Lens and sensor metadata:
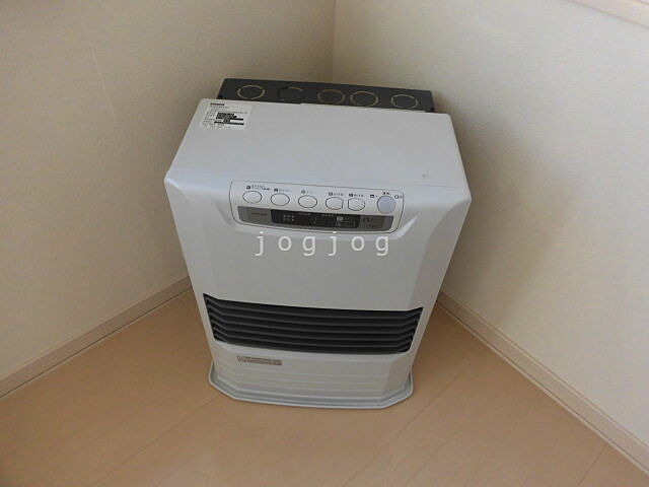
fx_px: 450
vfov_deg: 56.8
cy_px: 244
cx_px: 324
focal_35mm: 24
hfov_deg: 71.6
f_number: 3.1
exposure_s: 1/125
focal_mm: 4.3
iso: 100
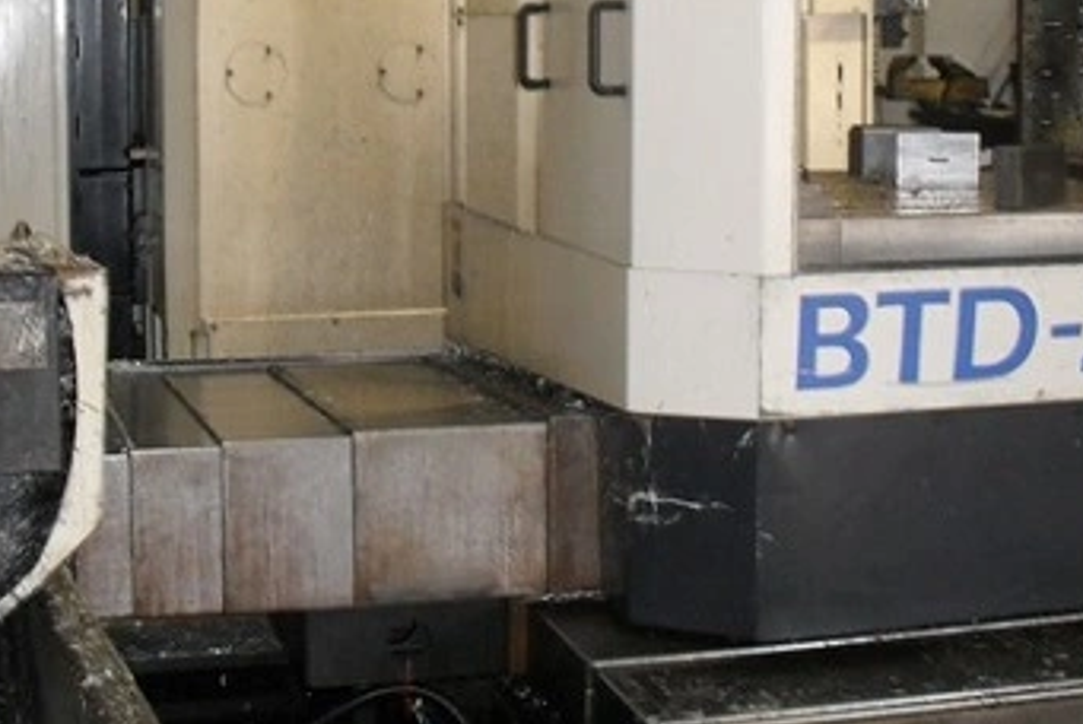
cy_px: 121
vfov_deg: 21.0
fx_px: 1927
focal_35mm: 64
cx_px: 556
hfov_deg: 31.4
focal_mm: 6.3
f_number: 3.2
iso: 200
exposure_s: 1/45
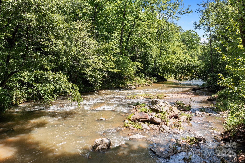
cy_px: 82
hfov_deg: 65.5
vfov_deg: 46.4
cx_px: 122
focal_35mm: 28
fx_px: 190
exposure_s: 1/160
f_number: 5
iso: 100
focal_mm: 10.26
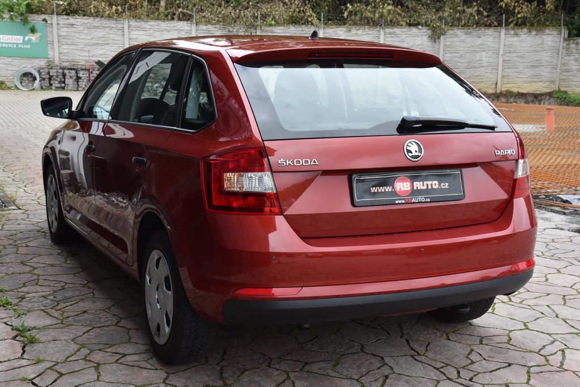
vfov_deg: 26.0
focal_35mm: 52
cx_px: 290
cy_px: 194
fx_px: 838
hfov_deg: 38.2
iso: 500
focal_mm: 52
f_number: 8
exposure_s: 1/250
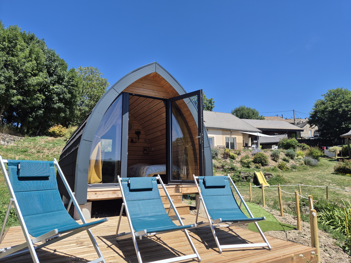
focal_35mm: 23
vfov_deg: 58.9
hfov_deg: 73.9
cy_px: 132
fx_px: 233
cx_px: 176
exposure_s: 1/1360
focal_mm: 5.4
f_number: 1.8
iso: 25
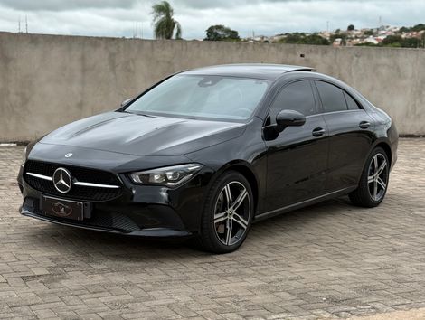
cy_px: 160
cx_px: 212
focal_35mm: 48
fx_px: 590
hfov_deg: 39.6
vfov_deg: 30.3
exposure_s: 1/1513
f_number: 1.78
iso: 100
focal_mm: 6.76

**EXERCISE DETAILS:**
The records above need to be given again exactly. Omit the pictures.

**REPLY TO THE TASK:**
fx_px: 450
vfov_deg: 56.8
cy_px: 244
cx_px: 324
focal_35mm: 24
hfov_deg: 71.6
f_number: 3.1
exposure_s: 1/125
focal_mm: 4.3
iso: 100
cy_px: 121
vfov_deg: 21.0
fx_px: 1927
focal_35mm: 64
cx_px: 556
hfov_deg: 31.4
focal_mm: 6.3
f_number: 3.2
iso: 200
exposure_s: 1/45
cy_px: 82
hfov_deg: 65.5
vfov_deg: 46.4
cx_px: 122
focal_35mm: 28
fx_px: 190
exposure_s: 1/160
f_number: 5
iso: 100
focal_mm: 10.26
vfov_deg: 26.0
focal_35mm: 52
cx_px: 290
cy_px: 194
fx_px: 838
hfov_deg: 38.2
iso: 500
focal_mm: 52
f_number: 8
exposure_s: 1/250
focal_35mm: 23
vfov_deg: 58.9
hfov_deg: 73.9
cy_px: 132
fx_px: 233
cx_px: 176
exposure_s: 1/1360
focal_mm: 5.4
f_number: 1.8
iso: 25
cy_px: 160
cx_px: 212
focal_35mm: 48
fx_px: 590
hfov_deg: 39.6
vfov_deg: 30.3
exposure_s: 1/1513
f_number: 1.78
iso: 100
focal_mm: 6.76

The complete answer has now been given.